Students in yellow hospital gowns, blue booties, hair nets and face masks stood around the chilly operating room as nurse Denise ten Bosch took them through aC-sectionprocedure.
She pulled them into the imagined surgery in the labor and delivery wing to play the mother, nurse and anesthesiologist. It started with giving the mother warm blankets before the operation, then giving her an epidural and ending with making sure no sponges were left inside her.
She even gave the pretend father something do.
"Put a hand on her forehead," the ever-smiling ten Bosch instructed. "Tell her you are sorry. Tell her you're so sorry."
She is a nurse in the Sue & Bill Gross Women's Pavilion at Hoag Hospital in Newport Beach, where she has delivered numerous babies — 562 in her career — and won her own battle against breast cancer.
She showcased her day-to-day activities for four Corona del Mar High School juniors as they spent Wednesday morning in a nurse's shoes as part of the Newport Beach Chamber of Commerce's Mentor for a Day program.
More than a dozen of these groups gave about 40 students from CdM and Newport Harbor high schools the opportunity to spend a couple hours shadowing a professional in the field of their choice.

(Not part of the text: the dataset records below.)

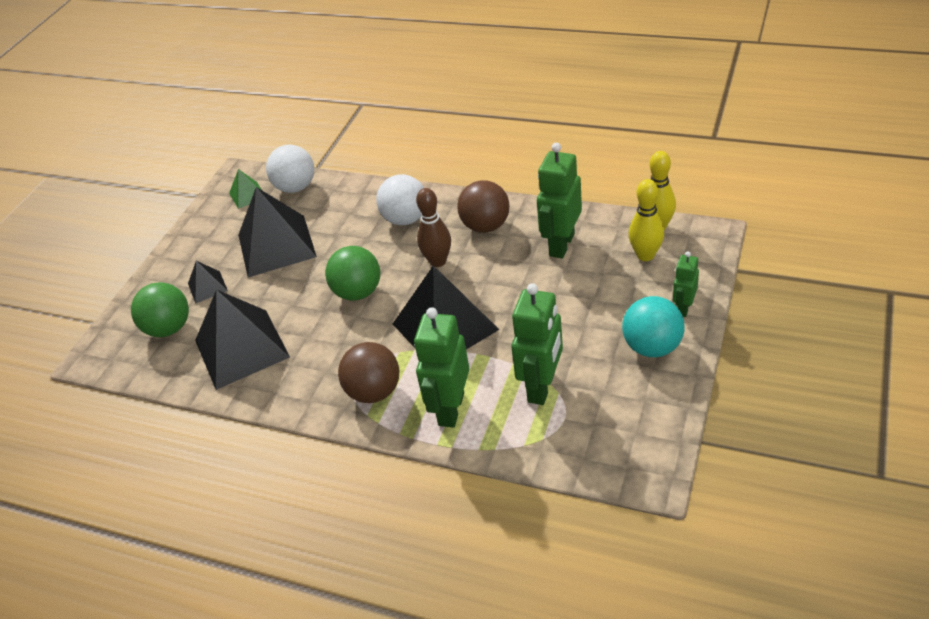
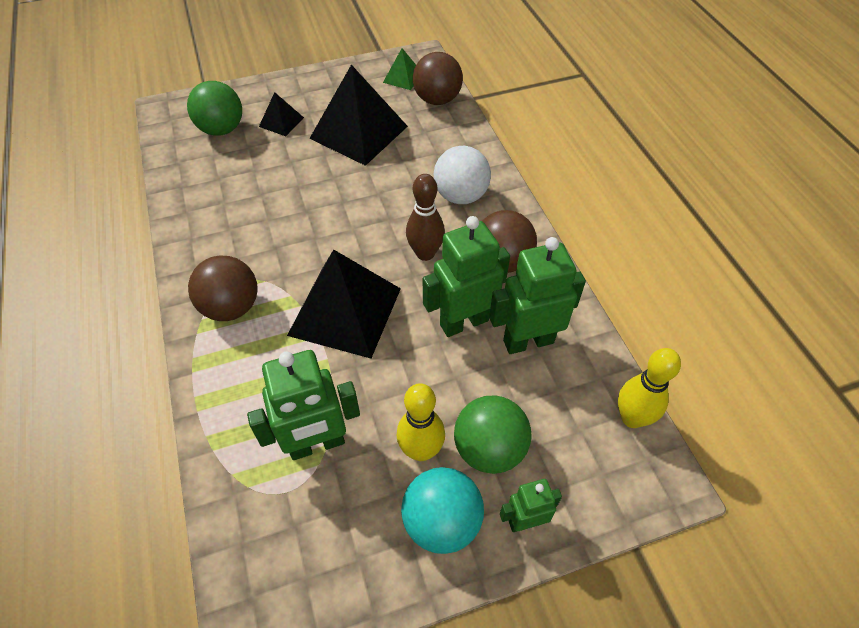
camera: 45 degrees right, 10 degrees up
(241, 348) = (227, 186): black pyramid -> none
(296, 187) = (437, 100): white ball -> brown ball
(358, 292) = (343, 220): green ball -> green ball (489, 449)
(450, 409) = (243, 381): green robot -> green robot (464, 322)
(645, 255) = (577, 432): yellow bowling pin -> yellow bowling pin (421, 450)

"This gives them an opportunity to get some first-hand experience of what it might be like," said Denise Weiland, CdM's community services coordinator and a member of the program's education committee.

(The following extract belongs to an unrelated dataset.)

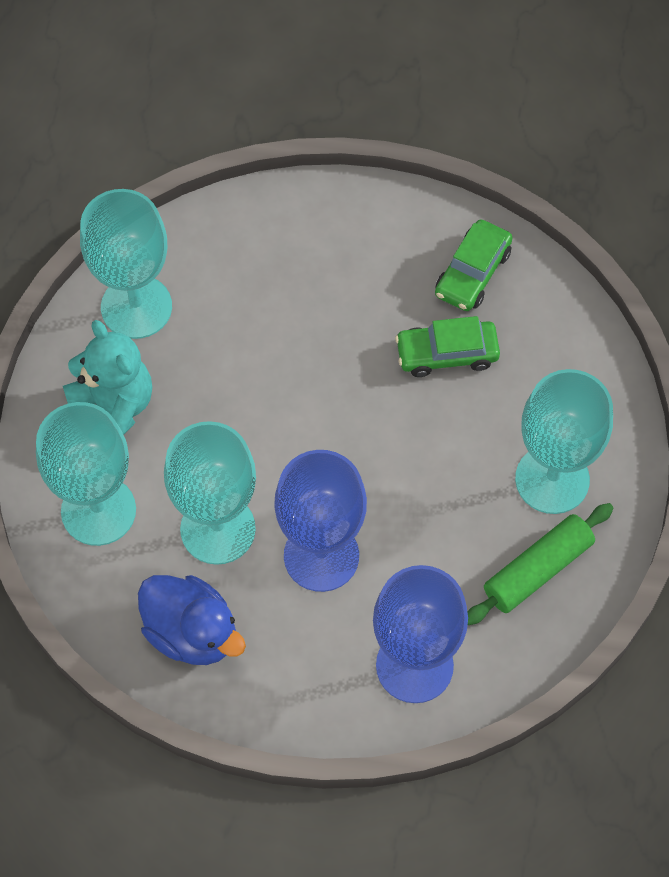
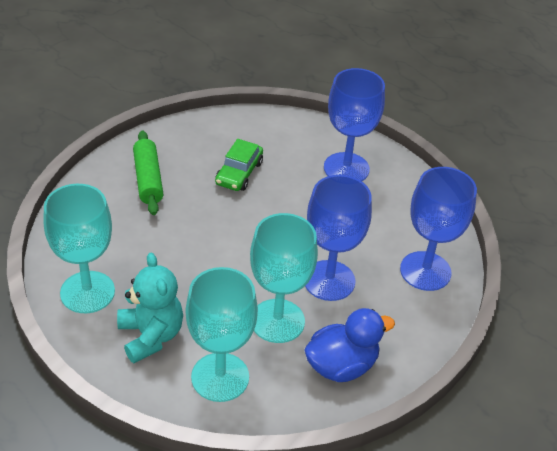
camera: 65 degrees left, 20 degrees down
(113, 408) = (151, 336): turquoise teddy bear -> turquoise teddy bear turned 75 degrees clockwise
(472, 273) = (198, 142): green car -> none
(537, 569) = (396, 197): green rolling pin -> green rolling pin (148, 179)
(552, 479) = (346, 168): turquoise goblet -> blue goblet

The day started with a breakfast where the students were introduced to their mentors, who ran the gamut from an American Airlines pilot who planned to take his mentees inside a cockpit to a criminal defense attorney whose students would watch the sentencing of a client.

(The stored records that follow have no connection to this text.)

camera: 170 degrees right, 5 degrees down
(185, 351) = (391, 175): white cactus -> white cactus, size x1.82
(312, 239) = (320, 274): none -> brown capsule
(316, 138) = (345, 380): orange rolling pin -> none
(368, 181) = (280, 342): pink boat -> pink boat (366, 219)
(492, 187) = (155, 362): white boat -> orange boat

During the breakfast portion of the event, three-time Olympian and Newport Harbor alumna Sheila Doyle told the students how her own mentors growing up helped her get to the Olympics.
"If there is anything I can say, it's you can't do anything alone," she said. "You have to have a great support team."
During the hospital tour, ten Bosch lead the students into post-labor patient rooms with ocean views, the premature or sick baby area — where a 2-pound baby was ensconced in a humidified, closed-in bed that replicated a uterus — and a supply closet where they keep ready-to-go packs for delivery.
"These go like salad tongs around the baby's head," ten Bosch explained as she passed around a sterile bag of forceps.
The tour was a chance to really get to see what a career in the medical field could be like, said Shannon Griffin, 17, who is considering studying to be a doctor or surgeon.
Vanessa Grainger and Tara Zahed, both 17, said they now feel more comfortable exploring a medical career.
"I wasn't sure what to expect, but this was awesome," Vanessa said.
For junior Joey Attallah, 16, whose second interest is surgery, the tour kept his interest in medicine, but he's still leaning toward another field.
"I would definitely consider it in the future, but I think I would prefer engineering — I don't think I'd have the stomach," he said.